Auteur du fascinant ouvrage Le serpent cosmique, l’ADN et les origines du savoir en 1995, le Suisse Jeremy Narby s’est associé à l’anthropologue Francis Huxley (Aimables sauvages) pour concocter un choix de textes marquants autour du chamanisme. Les documents rassemblés s’étendant du XVIe siècle à aujourd’hui, on peut suivre avec exactitude l’évolution de la pensée occidentale sur ce sujet. D’abord considérés comme des êtres sataniques, des imposteurs ou des déficients mentaux, les chamanes du Nouveau Monde, des diverses colonies du globe et de la Sibérie ne sont étudiés plus honnêtement qu’une fois bien entamée la marginalisation de leurs cultures.
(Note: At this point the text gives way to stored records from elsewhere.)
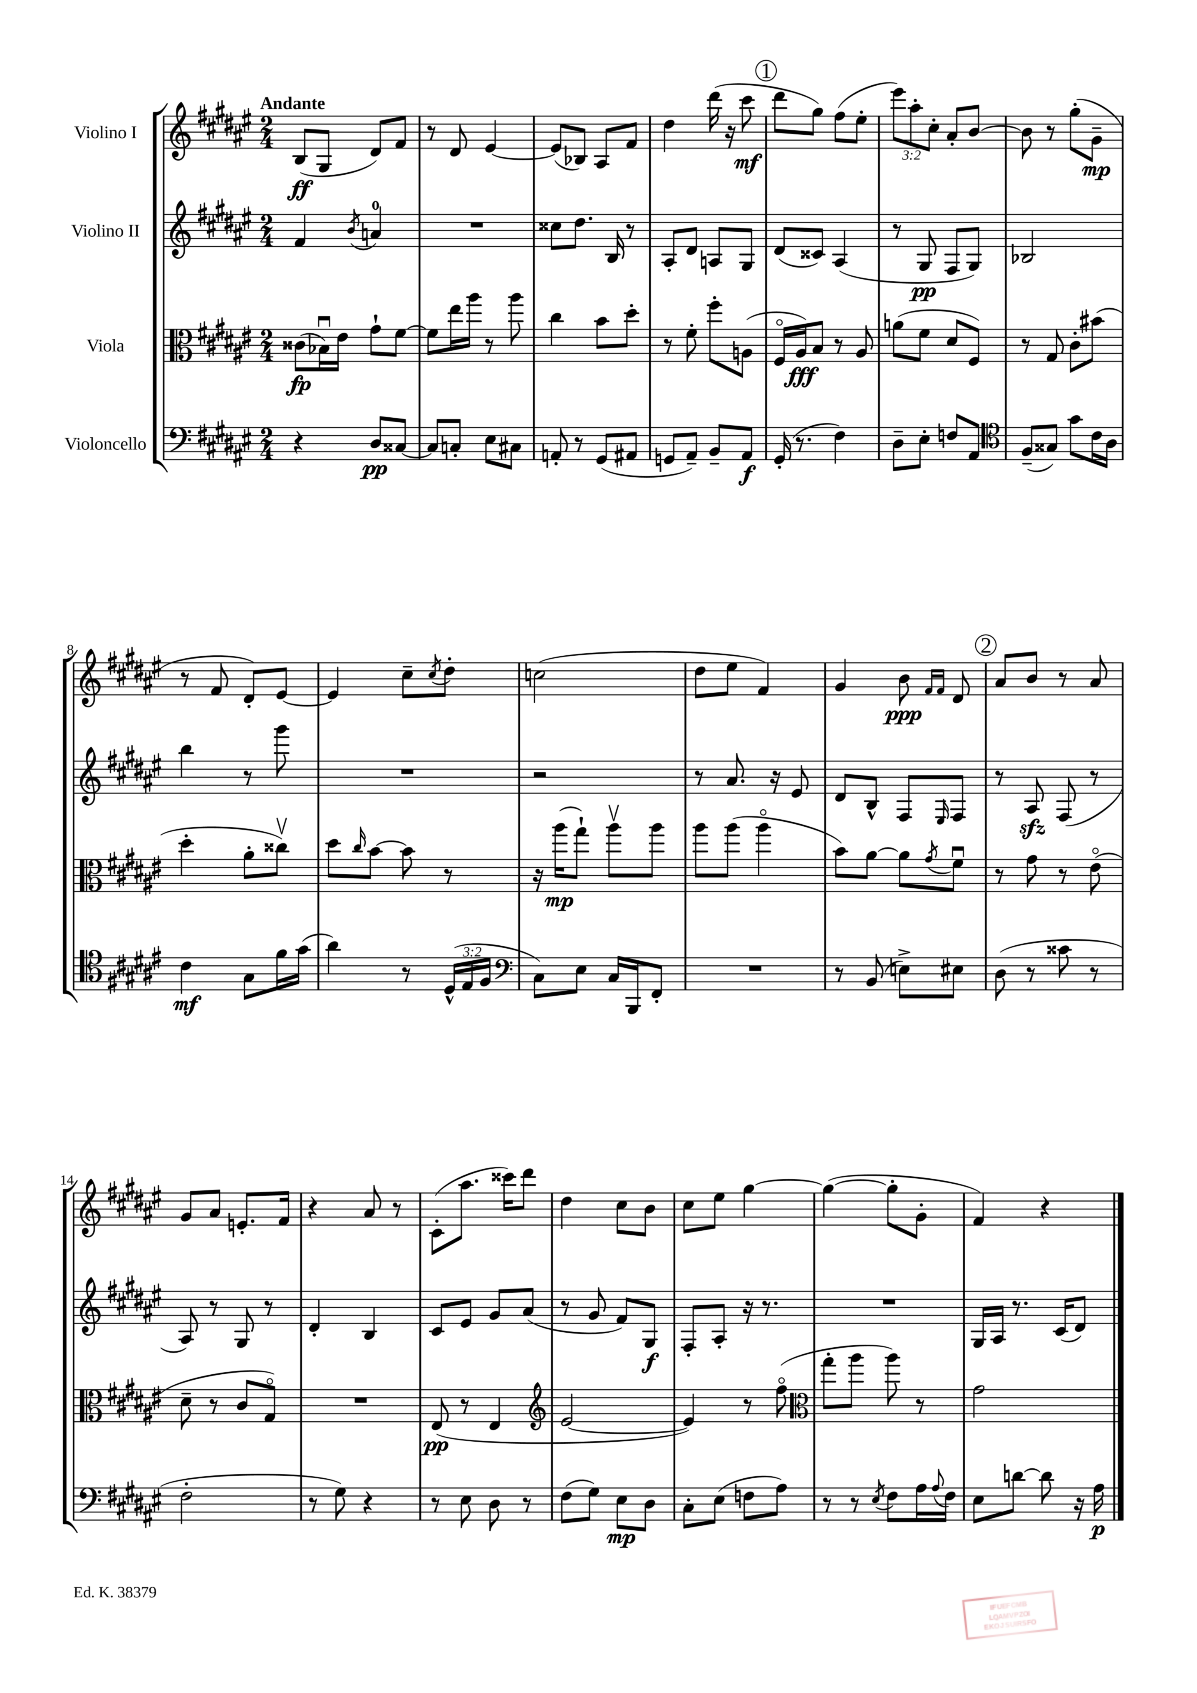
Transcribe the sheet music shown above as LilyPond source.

<<
\new StaffGroup <<
\new Staff = "s0" \with { instrumentName = "Violino I" } {
    \clef treble \key fis \major \numericTimeSignature \time 2/4 \override Staff.TupletNumber.text = #tuplet-number::calc-fraction-text \tempo "Andante"
    b8\ff( gis8 dis'8) fis'8 |
    r8 dis'8 eis'4~ |
    eis'8( bes8) ais8 fis'8 |
    dis''4 dis'''16( r16 cis'''8\mf |
    \mark \markup { \circle "1" } dis'''8 gis''8) fis''8( eis''8-. |
    \tuplet 3/2 { eis'''8) ais''8-. cis''8-. } ais'8-. b'8~ |
    b'8 r8 gis''8-.( gis'8--\mp |
    r8 fis'8 dis'8-.) eis'8~ |
    eis'4 cis''8-- \acciaccatura { cis''8 } dis''8-. |
    c''2( |
    dis''8 eis''8 fis'4) |
    gis'4 b'8\ppp \grace { fis'16 fis'16 } dis'8 |
    \mark \markup { \circle "2" } ais'8 b'8 r8 ais'8 |
    gis'8 ais'8 e'8.-. fis'16 |
    r4 ais'8 r8 |
    cis'8-.( ais''8. cisis'''16) dis'''8 |
    dis''4 cis''8 b'8 |
    cis''8 eis''8 gis''4~ |
    gis''4~( gis''8-. gis'8-. |
    fis'4) r4 \bar "|." |
}
\new Staff = "s1" \with { instrumentName = "Violino II" } {
    \clef treble \key fis \major \numericTimeSignature \time 2/4
    fis'4 \acciaccatura { b'8 } a'4-0 |
    R2 |
    cisis''8 dis''8. b16 r8 |
    ais8-. dis'8 a8 gis8 |
    \mark \markup { \circle "1" } dis'8( cisis'8) ais4( |
    r8 gis8\pp fis8 gis8) |
    bes2 |
    b''4 r8 gis'''8 |
    R2 |
    r2 |
    r8 ais'8. r16 eis'8 |
    dis'8 b8-^ fis8 \grace { eis16 } fis8 |
    \mark \markup { \circle "2" } r8 ais8\sfz fis8( r8 |
    ais8) r8 gis8 r8 |
    dis'4-. b4 |
    cis'8 eis'8 gis'8 ais'8( |
    r8 gis'8 fis'8) gis8\f |
    fis8-. ais8-. r16 r8. |
    R2 |
    gis16 ais16 r8. cis'16( dis'8) \bar "|." |
}
\new Staff = "s2" \with { instrumentName = "Viola" } {
    \clef alto \key fis \major \numericTimeSignature \time 2/4
    cisis'8\fp( bes16\downbow) eis'16 gis'8-! fis'8~ |
    fis'8 eis''16 ais''16 r8 ais''8 |
    cis''4 b'8 dis''8-. |
    r8 fis'8-. fis''8-. a8( |
    \mark \markup { \circle "1" } fis16\flageolet ais16\fff) b8 r8 ais8 |
    a'8( fis'8 dis'8 fis8) |
    r8 gis8 cis'8-. bis'8( |
    dis''4-. ais'8-. cisis''8\upbow) |
    dis''8 \grace { cis''16 } b'8~ b'8 r8 |
    r16 ais''16\mp( gis''8-!) ais''8\upbow ais''8 |
    ais''8 ais''8( ais''4\flageolet |
    b'8) ais'8~ ais'8 \acciaccatura { gis'8 } fis'8\downbow |
    \mark \markup { \circle "2" } r8 gis'8 r8 eis'8\flageolet( |
    dis'8-- r8 cis'8 gis8\flageolet) |
    R2 |
    eis8\pp( r8 eis4 |
    \clef treble eis'2~ |
    eis'4) r8 fis''8\flageolet( |
    \clef alto gis''8-. ais''8 ais''8) r8 |
    gis'2 \bar "|." |
}
\new Staff = "s3" \with { instrumentName = "Violoncello" } {
    \clef bass \key fis \major \numericTimeSignature \time 2/4 \override Staff.TupletNumber.text = #tuplet-number::calc-fraction-text
    r4 dis8\pp cisis8~ |
    cisis8 c8-. eis8 cis8 |
    a,8-. r8 gis,8( ais,8 |
    g,8 ais,8--) b,8-- ais,8\f |
    \mark \markup { \circle "1" } gis,16-.( r8. fis4) |
    dis8-- eis8-. f8 ais,8 |
    \clef tenor fis8--( gisis8) gis'8 cis'16 ais16 |
    cis'4\mf gis8 fis'16 gis'16( |
    ais'4) r8 \tuplet 3/2 { dis16-^( eis16 fis16 } |
    \clef bass cis8) eis8 cis16 b,,16 fis,8-. |
    R2 |
    r8 b,8( e8->) eis8 |
    \mark \markup { \circle "2" } dis8( r8 cisis'8 r8 |
    fis2-. |
    r8 gis8) r4 |
    r8 eis8 dis8 r8 |
    fis8( gis8) eis8\mp dis8 |
    cis8-. eis8( f8 ais8) |
    r8 r8 \acciaccatura { eis8 } fis8 ais16 \appoggiatura { ais8 } fis16 |
    eis8 d'8~ d'8 r16 ais16\p \bar "|." |
}
>>
>>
Une situation qui ajoute à la difficulté de distinguer les divers degrés de compétence entre chamanes et, surtout, à celle d’établir un contact authentique avec eux.
À travers une étude approfondie de rituels incluant à l’occasion la danse, la musique et les substances hallucinogènes, on apprend peu à peu à considérer les chamanes comme des praticiens de la pharmacopée et de l’imaginaire. À mi-chemin entre la botanique, la chimie, l’art et la psychanalyse, les pratiques de ces médiateurs, présents dans toutes les sociétés archaïques, remplissent une fonction qui arrive difficilement à se transposer à l’échelle de l’humanité. Les deux auteurs ont tout de même foi en ce processus, eux pour qui « [L]es chamanes ont toujours été les spécialistes du voyage entre les mondes », des « pionniers de l’exploration de la conscience humaine », et selon qui « [L]e chamanisme perdure, adoptant la ‘ tactique du caméléon ‘ ». À cet égard, un compte rendu de Jeremy Narby lui-même ouvre une piste vertigineuse, portant sur les séances d’ayahuasca effectuées, en 1999, par des biologistes moléculaires auprès de chamanes amazoniens. Les Occidentaux, lors d’un « dialogue » hallucinatoire avec l’esprit des plantes, remodèlent de façon inédite leur savoir à propos des modifications génétiques.
Si le choix des textes est d’une rare pertinence, la plus grande qualité de Chamanes au fil du temps est son armature de commentaires. L’introduction est en effet relayée par une mise en contexte où Jeremy Narby et Francis Huxley, au début de chacune des sept parties et en frontispice des soixante-quatre textes, clarifient leurs points de vue et les motifs de leurs choix, révélant et bonifiant la part d’essai qui s’intègre au travail anthologique.